**Instructions to follow**
Find the string "Thus" in the records. Copy every line it appears in.
● ● ● ● ●
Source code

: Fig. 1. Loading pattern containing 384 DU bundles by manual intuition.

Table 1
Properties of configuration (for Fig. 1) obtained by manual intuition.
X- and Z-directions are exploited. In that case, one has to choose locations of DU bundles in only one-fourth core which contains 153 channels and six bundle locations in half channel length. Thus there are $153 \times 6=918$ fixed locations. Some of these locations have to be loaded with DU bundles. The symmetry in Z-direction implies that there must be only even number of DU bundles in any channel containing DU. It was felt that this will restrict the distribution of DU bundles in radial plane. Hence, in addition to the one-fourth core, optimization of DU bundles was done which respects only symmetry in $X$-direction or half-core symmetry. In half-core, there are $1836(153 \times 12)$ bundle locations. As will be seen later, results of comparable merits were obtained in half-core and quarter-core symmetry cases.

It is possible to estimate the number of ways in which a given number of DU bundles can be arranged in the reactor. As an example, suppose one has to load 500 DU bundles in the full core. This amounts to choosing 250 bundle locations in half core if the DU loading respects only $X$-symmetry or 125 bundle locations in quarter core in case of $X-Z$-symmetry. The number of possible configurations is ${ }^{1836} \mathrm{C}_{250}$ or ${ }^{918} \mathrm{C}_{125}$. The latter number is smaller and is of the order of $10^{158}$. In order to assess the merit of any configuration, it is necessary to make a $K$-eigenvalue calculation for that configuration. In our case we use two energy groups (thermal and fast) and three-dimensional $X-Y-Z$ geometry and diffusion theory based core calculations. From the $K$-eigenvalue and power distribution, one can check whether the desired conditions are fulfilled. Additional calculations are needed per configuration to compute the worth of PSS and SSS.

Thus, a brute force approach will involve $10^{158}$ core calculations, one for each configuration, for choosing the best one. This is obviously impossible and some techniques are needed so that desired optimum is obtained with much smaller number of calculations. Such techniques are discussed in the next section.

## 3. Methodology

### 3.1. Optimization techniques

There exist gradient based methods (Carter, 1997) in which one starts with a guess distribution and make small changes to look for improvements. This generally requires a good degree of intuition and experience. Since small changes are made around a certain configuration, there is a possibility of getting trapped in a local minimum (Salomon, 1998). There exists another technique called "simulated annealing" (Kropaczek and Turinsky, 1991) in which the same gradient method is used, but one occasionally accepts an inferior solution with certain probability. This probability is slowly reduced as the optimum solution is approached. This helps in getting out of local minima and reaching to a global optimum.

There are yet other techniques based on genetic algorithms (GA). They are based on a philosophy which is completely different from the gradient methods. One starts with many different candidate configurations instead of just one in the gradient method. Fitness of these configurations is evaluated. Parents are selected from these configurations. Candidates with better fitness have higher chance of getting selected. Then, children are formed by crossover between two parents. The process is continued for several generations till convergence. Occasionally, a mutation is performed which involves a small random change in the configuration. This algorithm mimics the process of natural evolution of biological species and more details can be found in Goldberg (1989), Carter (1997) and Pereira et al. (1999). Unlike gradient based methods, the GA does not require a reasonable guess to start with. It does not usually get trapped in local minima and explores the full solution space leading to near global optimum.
● ● ● ● ●
**Result of the task**
X- and Z-directions are exploited. In that case, one has to choose locations of DU bundles in only one-fourth core which contains 153 channels and six bundle locations in half channel length. Thus there are $153 \times 6=918$ fixed locations. Some of these locations have to be loaded with DU bundles. The symmetry in Z-direction implies that there must be only even number of DU bundles in any channel containing DU. It was felt that this will restrict the distribution of DU bundles in radial plane. Hence, in addition to the one-fourth core, optimization of DU bundles was done which respects only symmetry in $X$-direction or half-core symmetry. In half-core, there are $1836(153 \times 12)$ bundle locations. As will be seen later, results of comparable merits were obtained in half-core and quarter-core symmetry cases.
Thus, a brute force approach will involve $10^{158}$ core calculations, one for each configuration, for choosing the best one. This is obviously impossible and some techniques are needed so that desired optimum is obtained with much smaller number of calculations. Such techniques are discussed in the next section.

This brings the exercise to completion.